[Records from a data source]

-- Opening Marker --

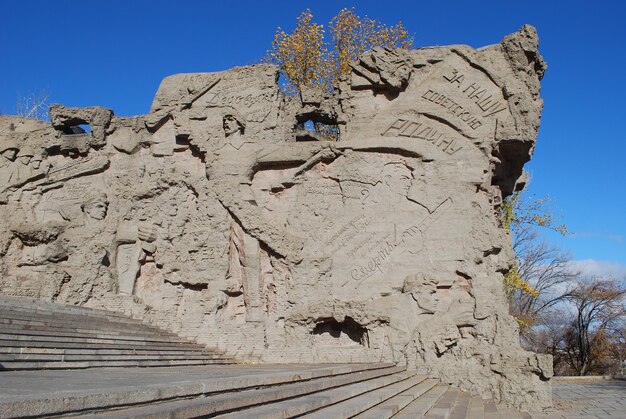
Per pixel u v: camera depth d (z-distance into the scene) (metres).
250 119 19.83
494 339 16.41
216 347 17.97
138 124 20.77
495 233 17.53
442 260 17.48
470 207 17.70
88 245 19.56
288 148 19.20
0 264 19.92
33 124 22.00
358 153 18.80
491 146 18.09
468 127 18.31
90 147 20.86
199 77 20.56
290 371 10.57
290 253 18.17
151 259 19.77
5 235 20.22
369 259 17.95
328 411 7.90
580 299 47.25
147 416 5.02
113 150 20.89
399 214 18.16
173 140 20.38
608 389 24.08
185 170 19.94
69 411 4.86
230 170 19.19
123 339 15.37
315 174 19.08
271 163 19.33
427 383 15.32
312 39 33.28
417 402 11.58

-- Closing Marker --

An exact copy of the data is required, with the pictures excluded.

» Output of the task:
Per pixel u v: camera depth d (z-distance into the scene) (metres).
250 119 19.83
494 339 16.41
216 347 17.97
138 124 20.77
495 233 17.53
442 260 17.48
470 207 17.70
88 245 19.56
288 148 19.20
0 264 19.92
33 124 22.00
358 153 18.80
491 146 18.09
468 127 18.31
90 147 20.86
199 77 20.56
290 371 10.57
290 253 18.17
151 259 19.77
5 235 20.22
369 259 17.95
328 411 7.90
580 299 47.25
147 416 5.02
113 150 20.89
399 214 18.16
173 140 20.38
608 389 24.08
185 170 19.94
69 411 4.86
230 170 19.19
123 339 15.37
315 174 19.08
271 163 19.33
427 383 15.32
312 39 33.28
417 402 11.58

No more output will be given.